**Task directions:**
Nothing should appear in the answer except the lines from the one containing "## Komma igång" through the end of the records below, written out exactly.
BEGIN Exercise inputs
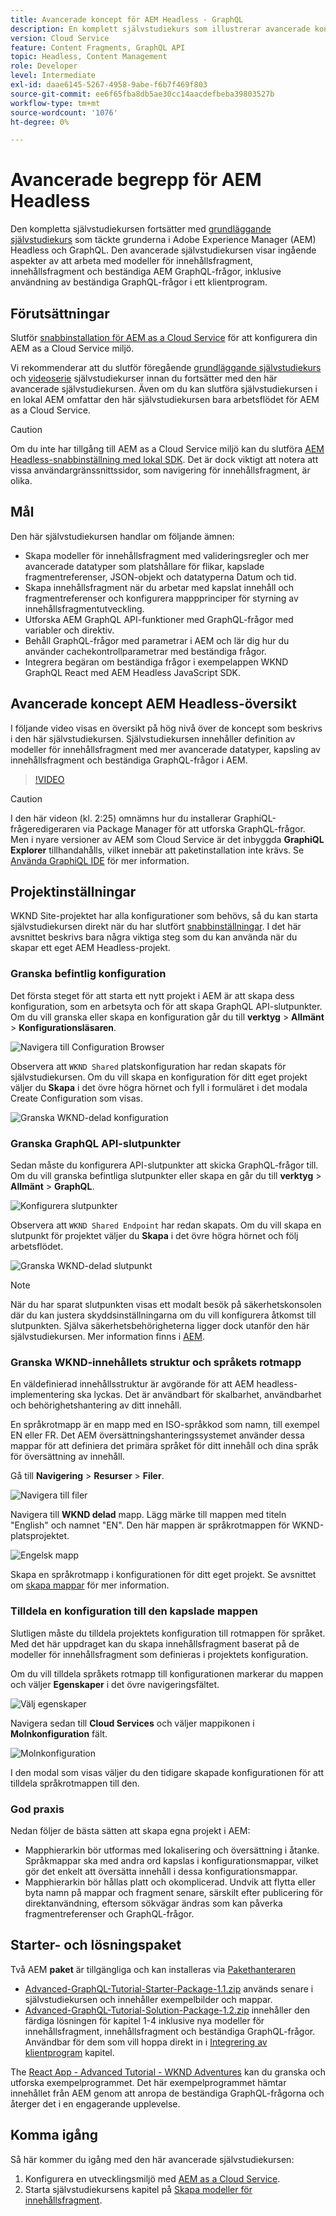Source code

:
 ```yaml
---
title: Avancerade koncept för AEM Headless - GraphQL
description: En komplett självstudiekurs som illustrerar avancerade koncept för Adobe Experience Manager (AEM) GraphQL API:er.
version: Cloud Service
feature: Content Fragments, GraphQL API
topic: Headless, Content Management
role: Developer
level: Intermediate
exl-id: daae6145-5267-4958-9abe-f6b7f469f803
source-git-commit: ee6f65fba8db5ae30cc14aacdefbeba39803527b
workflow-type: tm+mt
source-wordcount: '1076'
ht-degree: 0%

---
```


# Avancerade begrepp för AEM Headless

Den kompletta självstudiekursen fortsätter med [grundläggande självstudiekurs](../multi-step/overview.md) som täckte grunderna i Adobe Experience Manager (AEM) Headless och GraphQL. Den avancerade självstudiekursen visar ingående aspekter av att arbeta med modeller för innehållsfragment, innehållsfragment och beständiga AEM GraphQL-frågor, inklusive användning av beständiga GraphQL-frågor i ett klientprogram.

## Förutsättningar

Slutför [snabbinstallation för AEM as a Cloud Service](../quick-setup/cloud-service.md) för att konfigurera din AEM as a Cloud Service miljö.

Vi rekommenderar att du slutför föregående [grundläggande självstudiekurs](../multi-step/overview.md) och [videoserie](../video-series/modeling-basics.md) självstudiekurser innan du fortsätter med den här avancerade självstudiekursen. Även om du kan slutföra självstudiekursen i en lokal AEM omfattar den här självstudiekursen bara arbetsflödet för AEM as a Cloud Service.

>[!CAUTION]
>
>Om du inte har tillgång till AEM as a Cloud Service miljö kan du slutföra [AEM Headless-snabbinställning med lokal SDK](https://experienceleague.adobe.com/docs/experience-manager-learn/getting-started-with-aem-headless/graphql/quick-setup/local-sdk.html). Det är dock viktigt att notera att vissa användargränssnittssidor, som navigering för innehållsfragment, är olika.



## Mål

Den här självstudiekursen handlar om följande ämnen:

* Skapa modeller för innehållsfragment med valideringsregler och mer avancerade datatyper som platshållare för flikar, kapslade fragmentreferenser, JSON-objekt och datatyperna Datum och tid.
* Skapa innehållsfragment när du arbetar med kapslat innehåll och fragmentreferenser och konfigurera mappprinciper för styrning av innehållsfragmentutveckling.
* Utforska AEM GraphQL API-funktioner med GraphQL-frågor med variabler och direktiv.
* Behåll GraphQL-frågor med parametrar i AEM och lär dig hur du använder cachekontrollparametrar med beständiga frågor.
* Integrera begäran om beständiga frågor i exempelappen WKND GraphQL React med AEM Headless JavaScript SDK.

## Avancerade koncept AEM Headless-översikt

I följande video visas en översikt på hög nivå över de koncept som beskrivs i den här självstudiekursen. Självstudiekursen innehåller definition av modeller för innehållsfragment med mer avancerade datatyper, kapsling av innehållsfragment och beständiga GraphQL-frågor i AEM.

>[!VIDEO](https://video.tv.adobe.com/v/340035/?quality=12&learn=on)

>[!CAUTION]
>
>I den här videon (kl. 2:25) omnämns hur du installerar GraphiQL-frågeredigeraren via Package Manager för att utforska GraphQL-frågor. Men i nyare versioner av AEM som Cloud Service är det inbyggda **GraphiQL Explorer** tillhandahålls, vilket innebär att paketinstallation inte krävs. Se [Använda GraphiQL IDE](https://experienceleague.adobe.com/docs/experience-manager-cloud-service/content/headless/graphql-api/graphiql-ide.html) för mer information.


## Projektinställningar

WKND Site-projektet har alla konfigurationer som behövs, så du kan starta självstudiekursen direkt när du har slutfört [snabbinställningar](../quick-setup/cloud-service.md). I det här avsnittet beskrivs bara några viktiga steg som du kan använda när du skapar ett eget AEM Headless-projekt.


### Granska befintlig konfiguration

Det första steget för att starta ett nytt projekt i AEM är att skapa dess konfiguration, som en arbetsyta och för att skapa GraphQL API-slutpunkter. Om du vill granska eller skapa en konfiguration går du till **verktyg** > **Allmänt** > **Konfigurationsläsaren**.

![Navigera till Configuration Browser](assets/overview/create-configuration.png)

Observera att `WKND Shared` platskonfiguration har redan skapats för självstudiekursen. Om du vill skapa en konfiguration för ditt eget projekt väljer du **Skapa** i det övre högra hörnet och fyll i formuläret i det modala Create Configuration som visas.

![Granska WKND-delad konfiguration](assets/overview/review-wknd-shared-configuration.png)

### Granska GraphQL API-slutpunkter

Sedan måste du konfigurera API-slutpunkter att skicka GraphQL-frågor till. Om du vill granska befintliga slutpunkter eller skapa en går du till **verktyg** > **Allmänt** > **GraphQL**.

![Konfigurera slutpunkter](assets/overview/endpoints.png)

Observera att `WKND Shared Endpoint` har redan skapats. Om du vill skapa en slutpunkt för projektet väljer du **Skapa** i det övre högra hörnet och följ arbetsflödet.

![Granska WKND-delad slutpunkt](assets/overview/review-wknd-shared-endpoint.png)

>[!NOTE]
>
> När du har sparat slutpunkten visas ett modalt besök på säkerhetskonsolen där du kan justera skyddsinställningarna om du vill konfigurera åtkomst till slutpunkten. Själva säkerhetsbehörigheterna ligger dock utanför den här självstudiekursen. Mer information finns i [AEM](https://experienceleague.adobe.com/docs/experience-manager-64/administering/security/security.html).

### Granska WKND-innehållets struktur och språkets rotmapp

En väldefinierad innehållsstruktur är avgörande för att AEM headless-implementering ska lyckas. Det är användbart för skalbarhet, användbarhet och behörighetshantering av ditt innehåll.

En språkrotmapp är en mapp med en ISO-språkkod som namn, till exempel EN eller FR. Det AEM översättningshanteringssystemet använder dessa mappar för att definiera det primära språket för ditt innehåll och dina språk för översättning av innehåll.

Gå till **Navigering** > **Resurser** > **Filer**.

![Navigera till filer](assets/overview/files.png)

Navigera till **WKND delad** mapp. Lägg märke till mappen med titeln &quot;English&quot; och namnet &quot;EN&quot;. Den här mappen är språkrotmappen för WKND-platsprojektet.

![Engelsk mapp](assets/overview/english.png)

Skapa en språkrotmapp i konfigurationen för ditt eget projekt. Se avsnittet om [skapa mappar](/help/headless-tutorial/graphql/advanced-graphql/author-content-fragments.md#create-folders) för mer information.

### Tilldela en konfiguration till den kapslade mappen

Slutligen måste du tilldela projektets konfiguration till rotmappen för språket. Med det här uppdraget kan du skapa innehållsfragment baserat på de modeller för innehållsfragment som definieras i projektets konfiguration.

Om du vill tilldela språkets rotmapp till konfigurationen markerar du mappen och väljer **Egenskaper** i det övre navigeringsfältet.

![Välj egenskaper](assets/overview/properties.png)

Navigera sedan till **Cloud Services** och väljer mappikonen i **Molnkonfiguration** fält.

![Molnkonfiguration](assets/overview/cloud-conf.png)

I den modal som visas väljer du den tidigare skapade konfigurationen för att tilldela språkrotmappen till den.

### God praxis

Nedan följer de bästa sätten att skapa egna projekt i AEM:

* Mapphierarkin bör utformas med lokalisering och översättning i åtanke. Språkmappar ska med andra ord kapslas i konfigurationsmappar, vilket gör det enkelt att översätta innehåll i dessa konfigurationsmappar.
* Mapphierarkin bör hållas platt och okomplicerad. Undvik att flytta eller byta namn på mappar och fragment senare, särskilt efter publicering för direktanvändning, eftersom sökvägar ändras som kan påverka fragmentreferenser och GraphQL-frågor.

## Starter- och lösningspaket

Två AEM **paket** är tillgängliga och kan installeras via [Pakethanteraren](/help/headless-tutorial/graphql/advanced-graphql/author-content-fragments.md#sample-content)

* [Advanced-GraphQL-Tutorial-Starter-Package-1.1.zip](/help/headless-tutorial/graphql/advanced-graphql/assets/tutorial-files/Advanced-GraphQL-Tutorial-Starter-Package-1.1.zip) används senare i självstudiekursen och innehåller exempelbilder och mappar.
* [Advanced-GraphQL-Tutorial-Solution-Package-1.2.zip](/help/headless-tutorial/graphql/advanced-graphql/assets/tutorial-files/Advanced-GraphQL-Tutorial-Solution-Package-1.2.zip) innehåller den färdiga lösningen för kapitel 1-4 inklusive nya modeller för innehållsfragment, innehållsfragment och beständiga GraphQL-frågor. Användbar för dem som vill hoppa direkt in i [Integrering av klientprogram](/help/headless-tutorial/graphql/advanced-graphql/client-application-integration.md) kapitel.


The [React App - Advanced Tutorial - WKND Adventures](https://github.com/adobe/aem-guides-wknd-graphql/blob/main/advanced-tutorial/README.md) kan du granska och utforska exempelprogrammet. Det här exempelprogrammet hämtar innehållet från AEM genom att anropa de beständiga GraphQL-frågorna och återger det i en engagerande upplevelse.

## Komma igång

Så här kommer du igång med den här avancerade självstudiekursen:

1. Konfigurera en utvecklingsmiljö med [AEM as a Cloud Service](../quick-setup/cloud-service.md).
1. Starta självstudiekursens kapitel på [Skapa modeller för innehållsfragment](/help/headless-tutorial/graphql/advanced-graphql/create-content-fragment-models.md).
END Exercise inputs
**Solution:**
## Komma igång

Så här kommer du igång med den här avancerade självstudiekursen:

1. Konfigurera en utvecklingsmiljö med [AEM as a Cloud Service](../quick-setup/cloud-service.md).
1. Starta självstudiekursens kapitel på [Skapa modeller för innehållsfragment](/help/headless-tutorial/graphql/advanced-graphql/create-content-fragment-models.md).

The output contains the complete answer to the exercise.